26.XI.43 На московский адрес

"Пока без перемен, но за день всё может перемениться, так у меня уже было. Опять сильно разболелась нога. У нас стали выдавать валенки, но пока не взял, т.к. на улице сыро. Газеты вы тоже читаете, так что будем надеяться на встречу. А пока берегите себя.

Павел, п/п 45290б"

 

4-5.XII.43

"Нахожусь сейчас на передовой, метрах в 300 от немцев. Сидим в окопах и "не кажем головы, а то зря срубают". На улице сейчас метель и холодно, а мне тепло, устроился и пишу. Сейчас пойду за завтраком, раздам его. Завтра напишу вам большое письмо, если будет бумага.

Павел"

 

6.XII.43

"Получил письмо от моего знакомого, но не рад ему, т.к. понял, что вы мне всего о себе не пишете, о той обстановке, в которой вы живёте, чтобы не волновать меня. Это не правильно. Вы ничего не пишете о Мише, а Суровы его поведением не довольны.

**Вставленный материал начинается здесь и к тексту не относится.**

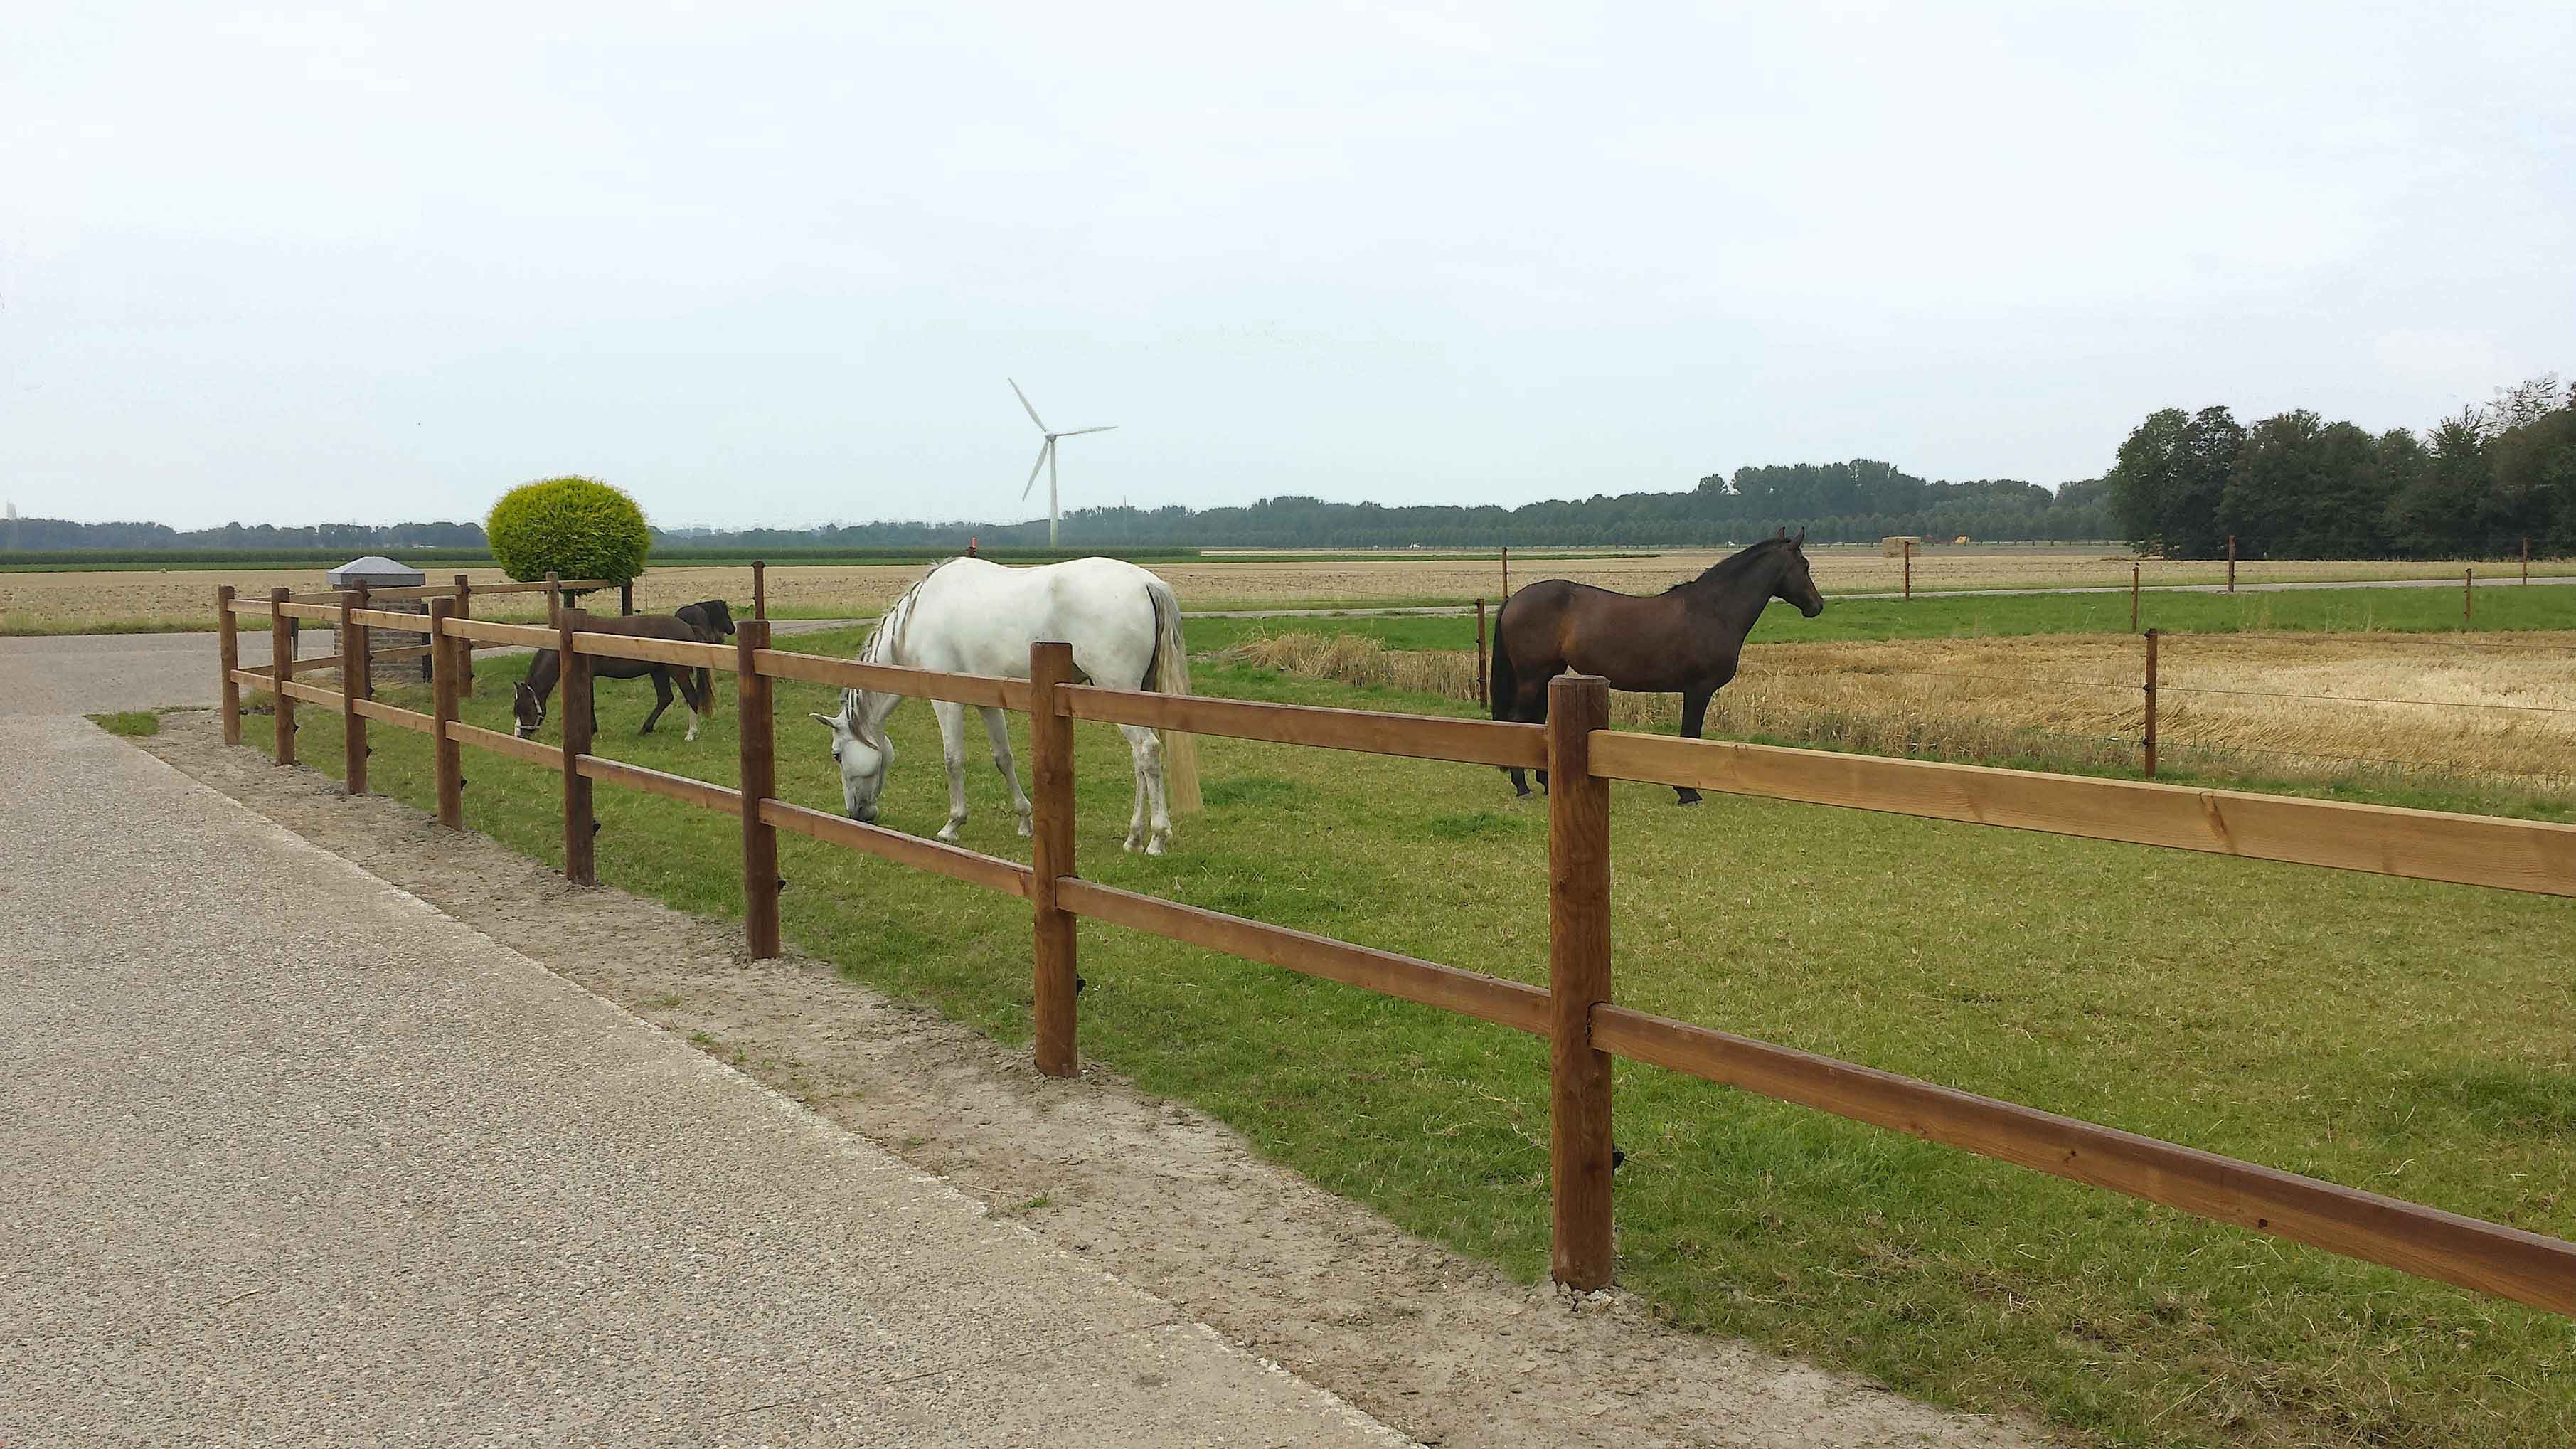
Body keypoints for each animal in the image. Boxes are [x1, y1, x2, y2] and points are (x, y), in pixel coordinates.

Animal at [809, 551, 1200, 845]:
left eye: (837, 755)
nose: (858, 814)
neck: (920, 616)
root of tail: (1147, 583)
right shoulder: (987, 702)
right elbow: (1004, 758)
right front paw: (1025, 821)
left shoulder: (947, 701)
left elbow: (953, 759)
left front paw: (952, 825)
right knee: (1140, 760)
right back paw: (1134, 836)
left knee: (1147, 751)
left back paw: (1157, 838)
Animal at [1494, 531, 1833, 799]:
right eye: (1805, 565)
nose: (1817, 606)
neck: (1713, 611)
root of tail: (1514, 600)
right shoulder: (1698, 690)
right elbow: (1690, 736)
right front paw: (1688, 793)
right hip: (1532, 677)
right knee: (1517, 720)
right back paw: (1522, 786)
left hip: (1549, 674)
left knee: (1536, 722)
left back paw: (1545, 782)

Я живу хорошо, письма получаю от Елены, московские новости от неё узнаю. Чуть не заплакал, узнав, что Сергей Иванович сошёл с ума (отец Павликова друга). Хотел написать Марии Фёдоровне, но сейчас нет бумаги. Рад вашим сообщениям о Косте.

Павел"

 

11.XII.43

"Что же ты, моя сестрёнка, заболела! Я живу хорошо. Мамочка, пиши мне о Лёве, Сергее Ивановиче. Что знаете об Альберте (довоенные товарищи по двору и школе).

Павел"

 

18.XII.43

"Писем от вас не получал. Сам жив, всё время находимся в горячих боях. Земля вся дрожит, а в ушах один гул. Сейчас очень мёрзнут руки, но я тебе пишу. Ты мне пишешь о деньгах, на это я рассердился и прошу приобретать всё, что вам нужно, делай, что хочешь. Буду жив, заработаю ещё.

Жив, здоров

Павел"

 

26.XII.43

"Поздравляю с новым 1944 годом. Хотел бы иметь фотографию Кости.

Морозы начались большие, но чего солдат не выдержит. Привет Базыковым и всем знакомым.

Павел"

 

29.XII.43

письмо разорвано, трудно читать

"Служу в строевой части целых три месяца. Живу хорошо. Рад, что вы живёте прежней жизнью. Привет Суровым.

Любящий вас Павел"

 

Во второй половине 1943 года проведено переформирование фронтов на западном направлении и их переименование. Были созданы Прибалтийские фронты: Первый - освобождение Эстонии, Второй - Латвии и Третий - Литвы. Белорусские фронты: Третий (сюда влился и бывший Западный фронт) - участвовал в освобождении Белоруссии, Литвы и Восточной Пруссии. Далее шли Второй и Первый Белорусские фронты. Затем Украинские фронты.

Пути всех фронтов шли параллельно и не пересекались. Но соседние фронты помогали друг другу при необходимости, например, III Белорусский и III Прибалтийский.

 

 

29.XII.43

Ответ на письмо сестры Нины.

Всё связано с Костей. "Вспоминаю о нём утром, днём и вечером и рисую себе картины его жизни. Воспитать его надо так, как воспитали нас наши родители".

 

ТЕТРАДЬ 4

 

В письме от ..., Павлуша писал о своём участии в боях в районе Курской дуги и Прохоровки, а затем в районе Воронежа. Потом регулярная переписка прекратилась. Это вызвало беспокойство и у его семьи и у меня.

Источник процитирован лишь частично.